Leave out the pictures, and copy exactly the lines from the line with "is specialized in" through the last line of the data below.

==== Information

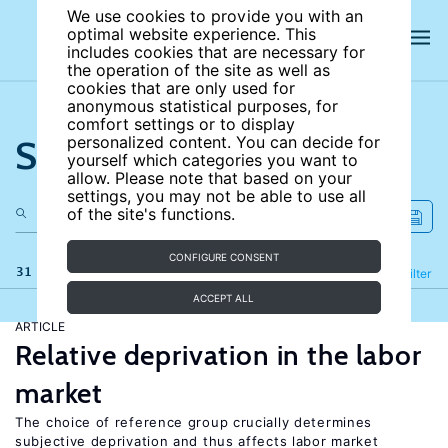
We use cookies to provide you with an
optimal website experience. This
includes cookies that are necessary for
the operation of the site as well as
cookies that are only used for
anonymous statistical purposes, for
comfort settings or to display
Search the site
personalized content. You can decide for
yourself which categories you want to
allow. Please note that based on your
settings, you may not be able to use all
of the site's functions.
CONFIGURE CONSENT
31 results
Refine
Filter
ACCEPT ALL
ARTICLE
Relative deprivation in the labor
market
The choice of reference group crucially determines
subjective deprivation and thus affects labor market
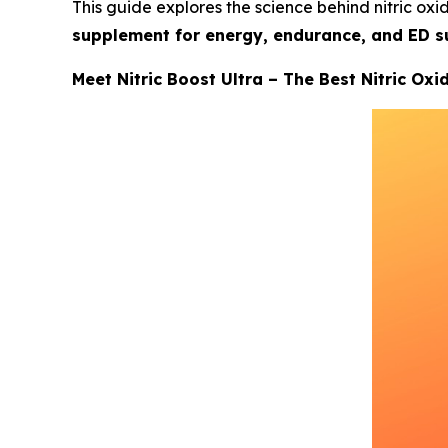
This guide explores the science behind nitric oxid
supplement for energy, endurance, and ED s
Meet Nitric Boost Ultra – The Best Nitric Ox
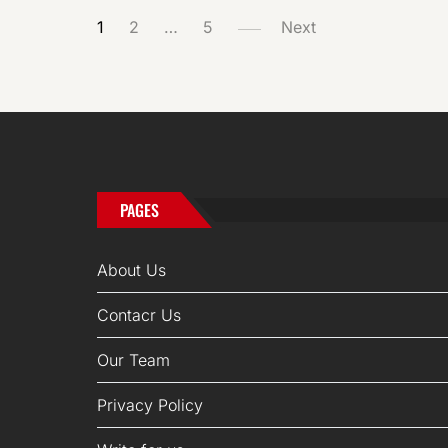
POSTS
1
2
…
5
Next
PAGINATION
PAGES
About Us
Contacr Us
Our Team
Privacy Policy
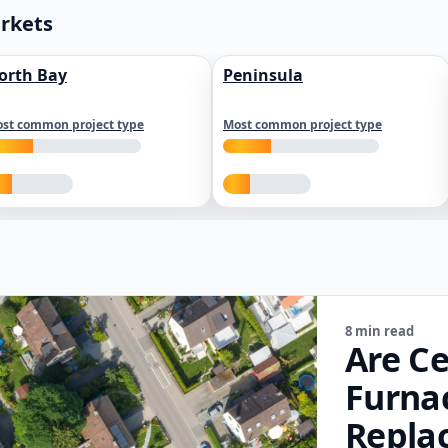
arkets
orth Bay
Peninsula
st common project type
Most common project type
8 min read
Are Ce
Furna
Repla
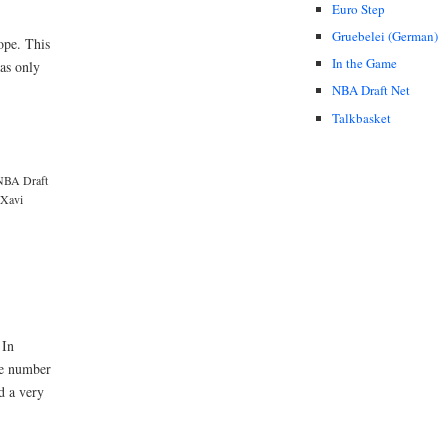
Euro Step
Gruebelei (German)
ope. This
In the Game
as only
NBA Draft Net
Talkbasket
NBA Draft
Xavi
 In
the number
d a very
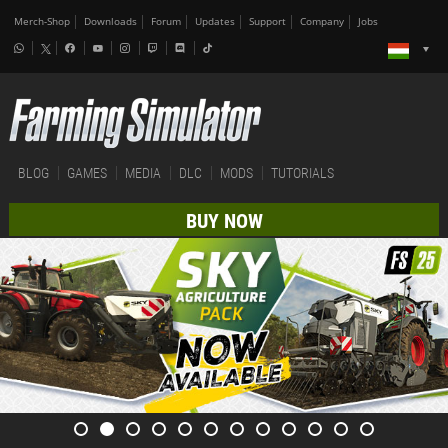
Merch-Shop
Downloads
Forum
Updates
Support
Company
Jobs
BLOG
GAMES
MEDIA
DLC
MODS
TUTORIALS
BUY NOW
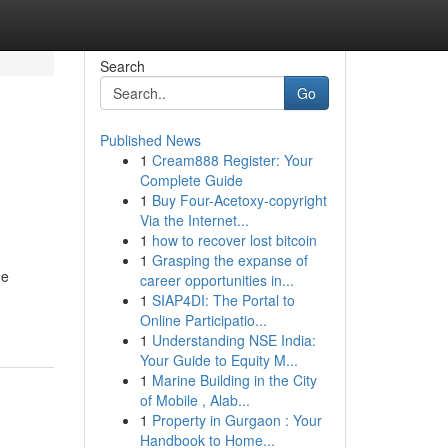
Search
Go
Published News
1
Cream888 Register: Your
Complete Guide
1
Buy Four-Acetoxy-copyright
Via the Internet...
1
how to recover lost bitcoin
1
Grasping the expanse of
he
career opportunities in...
1
SIAP4DI: The Portal to
Online Participatio...
1
Understanding NSE India:
Your Guide to Equity M...
1
Marine Building in the City
of Mobile , Alab...
1
Property in Gurgaon : Your
Handbook to Home...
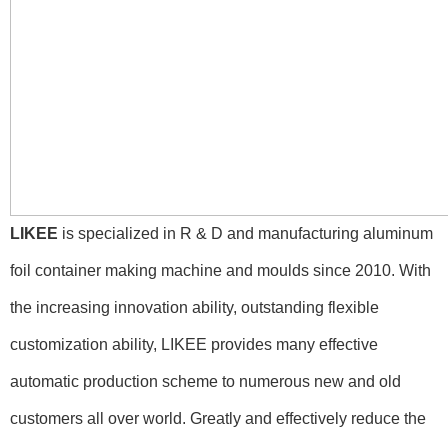
LIKEE
is specialized in R & D and manufacturing aluminum
foil container making machine and moulds since 2010. With
the increasing innovation ability, outstanding flexible
customization ability, LIKEE provides many effective
automatic production scheme to numerous new and old
customers all over world. Greatly and effectively reduce the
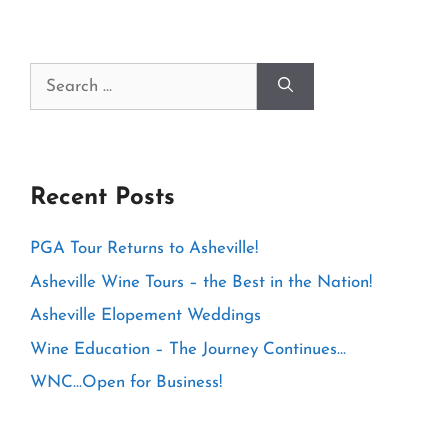
Search
for:
Recent Posts
PGA Tour Returns to Asheville!
Asheville Wine Tours – the Best in the Nation!
Asheville Elopement Weddings
Wine Education – The Journey Continues…
WNC…Open for Business!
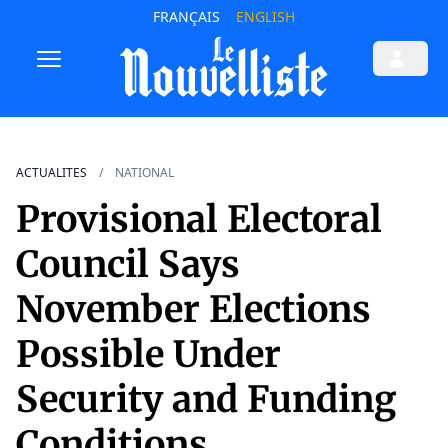
FRANÇAIS
ENGLISH
ACTUALITES
NATIONAL
Provisional Electoral
Council Says
November Elections
Possible Under
Security and Funding
Conditions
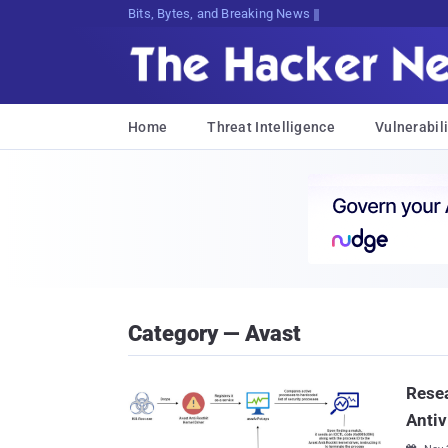
Bits, Bytes, and Breaking News
Home
Threat Intelligence
Vulnerabili
Category — Avast
Rese
Antiv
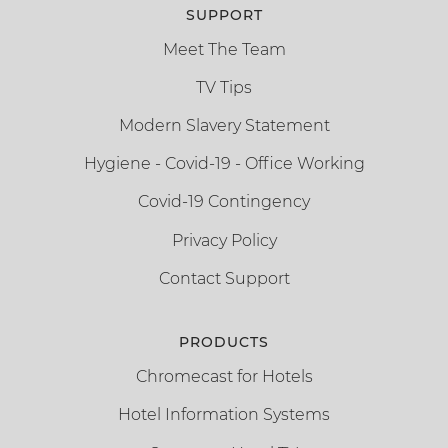
SUPPORT
Meet The Team
TV Tips
Modern Slavery Statement
Hygiene - Covid-19 - Office Working
Covid-19 Contingency
Privacy Policy
Contact Support
PRODUCTS
Chromecast for Hotels
Hotel Information Systems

========

Output:
is specialized in R & D and manufacturing aluminum
foil container making machine and moulds since 2010. With
the increasing innovation ability, outstanding flexible
customization ability, LIKEE provides many effective
automatic production scheme to numerous new and old
customers all over world. Greatly and effectively reduce the
Search
for:
Recent Posts
PGA Tour Returns to Asheville!
Asheville Wine Tours – the Best in the Nation!
Asheville Elopement Weddings
Wine Education – The Journey Continues…
WNC…Open for Business!
FRANÇAIS
ENGLISH
ACTUALITES
NATIONAL
Provisional Electoral
Council Says
November Elections
Possible Under
Security and Funding
Conditions
Bits, Bytes, and Breaking News
Home
Threat Intelligence
Vulnerabili
Category — Avast
Rese
Antiv
SUPPORT
Meet The Team
TV Tips
Modern Slavery Statement
Hygiene - Covid-19 - Office Working
Covid-19 Contingency
Privacy Policy
Contact Support
PRODUCTS
Chromecast for Hotels
Hotel Information Systems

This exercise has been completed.